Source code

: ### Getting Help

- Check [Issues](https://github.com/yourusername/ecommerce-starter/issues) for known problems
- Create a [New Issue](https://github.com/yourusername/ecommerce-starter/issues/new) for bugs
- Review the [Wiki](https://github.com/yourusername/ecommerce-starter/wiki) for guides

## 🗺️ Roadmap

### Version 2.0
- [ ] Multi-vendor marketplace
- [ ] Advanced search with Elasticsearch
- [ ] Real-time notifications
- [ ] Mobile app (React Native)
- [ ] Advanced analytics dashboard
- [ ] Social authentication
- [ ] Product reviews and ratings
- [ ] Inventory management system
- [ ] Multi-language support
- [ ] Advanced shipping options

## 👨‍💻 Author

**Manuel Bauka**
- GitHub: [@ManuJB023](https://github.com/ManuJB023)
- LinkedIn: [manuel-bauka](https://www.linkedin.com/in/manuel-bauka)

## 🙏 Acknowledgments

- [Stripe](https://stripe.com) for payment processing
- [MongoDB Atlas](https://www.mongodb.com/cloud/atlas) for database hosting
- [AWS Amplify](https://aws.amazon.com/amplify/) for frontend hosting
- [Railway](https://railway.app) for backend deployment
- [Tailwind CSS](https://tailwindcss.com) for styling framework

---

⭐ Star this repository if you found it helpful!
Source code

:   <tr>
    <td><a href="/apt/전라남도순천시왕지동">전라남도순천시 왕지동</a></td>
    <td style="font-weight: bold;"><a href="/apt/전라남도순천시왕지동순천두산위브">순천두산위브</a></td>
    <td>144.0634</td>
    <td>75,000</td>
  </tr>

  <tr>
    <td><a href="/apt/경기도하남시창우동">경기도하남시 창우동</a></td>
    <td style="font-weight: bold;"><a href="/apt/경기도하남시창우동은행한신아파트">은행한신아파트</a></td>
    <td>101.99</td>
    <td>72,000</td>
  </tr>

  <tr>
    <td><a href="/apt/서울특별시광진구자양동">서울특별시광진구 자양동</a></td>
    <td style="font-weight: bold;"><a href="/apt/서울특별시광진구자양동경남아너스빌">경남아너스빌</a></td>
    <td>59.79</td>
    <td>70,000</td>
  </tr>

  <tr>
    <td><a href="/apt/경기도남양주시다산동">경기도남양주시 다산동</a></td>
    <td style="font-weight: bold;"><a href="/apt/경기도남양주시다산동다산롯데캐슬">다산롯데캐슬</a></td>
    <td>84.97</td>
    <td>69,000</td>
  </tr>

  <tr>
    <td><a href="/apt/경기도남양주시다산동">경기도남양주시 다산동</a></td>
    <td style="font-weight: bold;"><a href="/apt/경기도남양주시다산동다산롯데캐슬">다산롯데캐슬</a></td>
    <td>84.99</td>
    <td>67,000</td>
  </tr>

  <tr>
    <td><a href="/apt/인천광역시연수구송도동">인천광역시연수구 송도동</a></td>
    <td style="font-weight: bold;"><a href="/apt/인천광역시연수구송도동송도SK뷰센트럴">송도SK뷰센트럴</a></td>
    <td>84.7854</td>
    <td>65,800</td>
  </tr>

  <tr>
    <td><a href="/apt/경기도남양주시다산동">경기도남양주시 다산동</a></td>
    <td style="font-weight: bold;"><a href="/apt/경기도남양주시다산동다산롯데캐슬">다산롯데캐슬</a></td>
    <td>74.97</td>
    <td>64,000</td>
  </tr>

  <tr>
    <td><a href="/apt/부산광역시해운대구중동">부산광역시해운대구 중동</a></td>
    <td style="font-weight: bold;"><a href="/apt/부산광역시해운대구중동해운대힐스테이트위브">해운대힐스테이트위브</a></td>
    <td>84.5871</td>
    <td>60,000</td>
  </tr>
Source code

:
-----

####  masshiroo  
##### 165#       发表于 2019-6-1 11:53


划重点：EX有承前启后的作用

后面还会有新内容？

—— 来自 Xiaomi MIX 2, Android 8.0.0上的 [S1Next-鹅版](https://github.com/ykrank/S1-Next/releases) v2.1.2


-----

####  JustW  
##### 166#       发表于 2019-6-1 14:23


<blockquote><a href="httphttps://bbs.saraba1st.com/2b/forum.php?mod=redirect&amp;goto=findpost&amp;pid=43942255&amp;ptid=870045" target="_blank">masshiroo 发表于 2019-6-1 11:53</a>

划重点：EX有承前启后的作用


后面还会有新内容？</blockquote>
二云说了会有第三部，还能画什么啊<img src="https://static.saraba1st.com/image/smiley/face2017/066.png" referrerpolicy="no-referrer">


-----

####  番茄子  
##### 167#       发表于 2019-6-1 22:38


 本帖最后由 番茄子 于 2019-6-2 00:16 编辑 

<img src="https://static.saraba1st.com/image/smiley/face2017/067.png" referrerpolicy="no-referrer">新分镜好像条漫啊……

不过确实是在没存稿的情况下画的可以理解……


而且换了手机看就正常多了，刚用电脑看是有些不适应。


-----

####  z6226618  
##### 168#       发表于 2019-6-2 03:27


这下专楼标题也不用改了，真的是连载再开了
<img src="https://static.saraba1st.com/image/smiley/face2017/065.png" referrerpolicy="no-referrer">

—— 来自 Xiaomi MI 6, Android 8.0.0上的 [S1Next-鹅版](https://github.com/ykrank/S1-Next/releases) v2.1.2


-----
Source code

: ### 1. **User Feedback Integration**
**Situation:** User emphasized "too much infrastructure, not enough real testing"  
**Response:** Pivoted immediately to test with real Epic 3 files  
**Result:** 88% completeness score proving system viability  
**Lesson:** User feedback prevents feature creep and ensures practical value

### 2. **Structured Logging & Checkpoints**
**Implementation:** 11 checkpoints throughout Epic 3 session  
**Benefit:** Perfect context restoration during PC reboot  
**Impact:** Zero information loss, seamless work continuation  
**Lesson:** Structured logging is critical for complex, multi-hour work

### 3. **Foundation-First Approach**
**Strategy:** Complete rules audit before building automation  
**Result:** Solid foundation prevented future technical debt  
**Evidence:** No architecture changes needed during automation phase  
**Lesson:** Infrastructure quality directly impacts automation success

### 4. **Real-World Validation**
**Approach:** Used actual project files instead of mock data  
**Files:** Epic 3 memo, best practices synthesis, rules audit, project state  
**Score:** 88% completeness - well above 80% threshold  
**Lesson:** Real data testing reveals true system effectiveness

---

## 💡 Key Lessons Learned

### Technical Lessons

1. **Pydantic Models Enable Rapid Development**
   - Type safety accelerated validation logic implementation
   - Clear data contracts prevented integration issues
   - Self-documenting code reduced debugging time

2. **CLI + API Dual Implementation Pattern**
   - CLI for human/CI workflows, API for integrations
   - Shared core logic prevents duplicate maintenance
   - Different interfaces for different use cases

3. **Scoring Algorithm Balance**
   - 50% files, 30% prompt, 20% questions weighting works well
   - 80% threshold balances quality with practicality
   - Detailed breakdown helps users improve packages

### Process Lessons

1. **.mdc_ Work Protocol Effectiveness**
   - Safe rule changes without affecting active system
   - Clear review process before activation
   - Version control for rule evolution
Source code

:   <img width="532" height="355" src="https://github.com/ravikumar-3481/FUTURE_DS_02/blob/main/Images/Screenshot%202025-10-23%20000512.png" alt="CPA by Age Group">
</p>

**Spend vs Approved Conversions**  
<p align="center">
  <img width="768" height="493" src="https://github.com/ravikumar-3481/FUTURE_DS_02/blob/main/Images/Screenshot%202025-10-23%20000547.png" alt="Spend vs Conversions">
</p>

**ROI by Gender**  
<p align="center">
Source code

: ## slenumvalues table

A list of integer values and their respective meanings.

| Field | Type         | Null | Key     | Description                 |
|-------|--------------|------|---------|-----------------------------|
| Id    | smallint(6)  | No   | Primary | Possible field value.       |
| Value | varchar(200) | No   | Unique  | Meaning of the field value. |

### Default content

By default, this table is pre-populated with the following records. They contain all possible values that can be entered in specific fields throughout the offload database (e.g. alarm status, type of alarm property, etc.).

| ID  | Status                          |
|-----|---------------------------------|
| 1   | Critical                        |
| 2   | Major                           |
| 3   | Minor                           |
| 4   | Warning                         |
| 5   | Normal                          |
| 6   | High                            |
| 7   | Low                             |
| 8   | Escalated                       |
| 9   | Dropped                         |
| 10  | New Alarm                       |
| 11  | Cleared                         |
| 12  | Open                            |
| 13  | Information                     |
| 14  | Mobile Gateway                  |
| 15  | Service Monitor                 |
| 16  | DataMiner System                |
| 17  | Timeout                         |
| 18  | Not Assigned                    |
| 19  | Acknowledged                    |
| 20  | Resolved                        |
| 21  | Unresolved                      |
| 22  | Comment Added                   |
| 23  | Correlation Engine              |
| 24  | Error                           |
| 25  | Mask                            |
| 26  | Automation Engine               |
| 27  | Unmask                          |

= = = =

From the entries above, extract only the lines running from the one containing "above 80% threshold" through the one containing "- Type safety", inclusive.

**Response to this task:**
**Score:** 88% completeness - well above 80% threshold  
**Lesson:** Real data testing reveals true system effectiveness

---

## 💡 Key Lessons Learned

### Technical Lessons

1. **Pydantic Models Enable Rapid Development**
   - Type safety accelerated validation logic implementation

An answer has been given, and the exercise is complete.